Figura 3’: Reconstrução tomográfica no plano sagital com a técnica MIP mostrando fratura no terço distal da clavícula (seta amarela) no nível do ligamento coracoclavicular com fragmentos ósseos em correspondência (seta branca).

Figura 4 (a-b’): Reconstruções tomográficas tridimensionais em visão anterior (4a’) e posterior (4b’) mostrando fratura no terço distal da clavícula (setas amarelas) com desvio superior da porção medial.
Discussão
As fraturas da clavícula correspondem a cerca de 2,6 a 4% de todas as fraturas no adulto, sendo mais comuns em homens de 30 a 50 anos secundárias a traumas de alta energia, como quedas de bicicleta ou acidentes automobilísticos, ou queda com o braço estendido em pacientes com idade superior a 70 anos ou com osteoporose.
Anatomia
A clavícula é um osso alongado em forma de “S” que se articula com o esterno proximalmente e com o acrômio distalmente. Os ligamentos acromioclaviculares previnem o deslocamento anteroposterior da clavícula no plano horizontal, enquanto as bandas conoide e trapezoide do ligamento coracoclavicular, que se originam no processo coracoide, previnem o deslocamento vertical da clavícula. A banda conoide (mais medial) se insere no tubérculo conoide, a cerca de 4,0 cm da articulação acromioclavicular, e a banda trapezoide (mais lateral) cerca de 2,0 cm medial à articulação acromioclavicular. A distância normal entre a clavícula e o processo coracoide é de cerca de 1,1 a 1,3 cm (figura 5).

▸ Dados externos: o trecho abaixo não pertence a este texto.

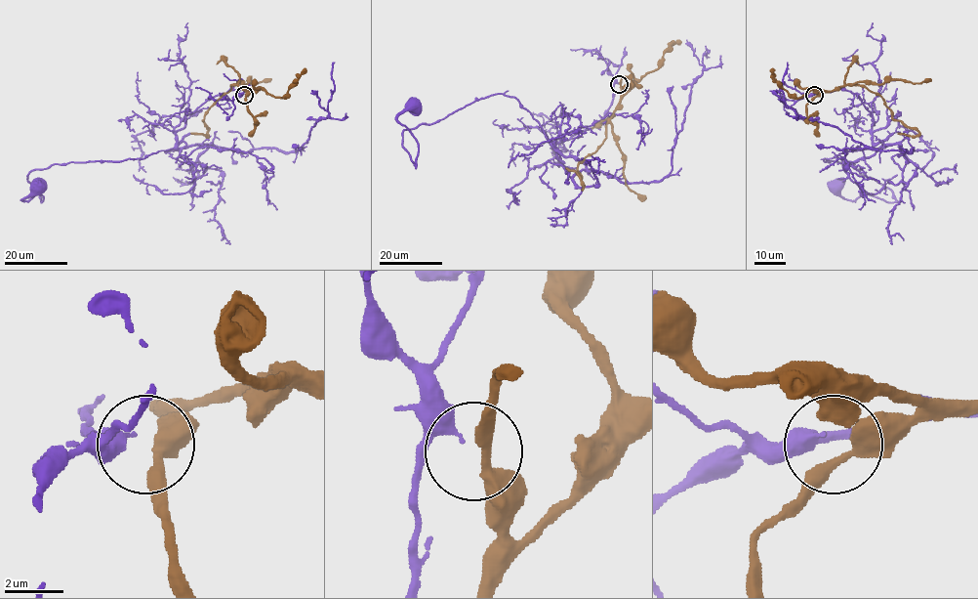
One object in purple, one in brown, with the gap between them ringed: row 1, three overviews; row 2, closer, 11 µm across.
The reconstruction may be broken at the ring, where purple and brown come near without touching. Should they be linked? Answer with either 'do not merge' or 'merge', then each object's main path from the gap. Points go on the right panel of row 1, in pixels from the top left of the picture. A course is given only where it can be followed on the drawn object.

Figura 5: Ilustração das bandas conoide e trapezoide e sua relação com a clavícula e a articulação acromioclavicular (AAC), com a banda conoide (mais medial) inserindo-se se a cerca de 4,0 cm (linha azul) e a banda trapezoide (mais lateral) a cerca de 2,0 cm da AAC (linha vermelha). A distância vertical normal (linha verde) entre a clavícula e o processo coracoide é em média 1,3 cm (variando de 1,1 a 1,3 cm).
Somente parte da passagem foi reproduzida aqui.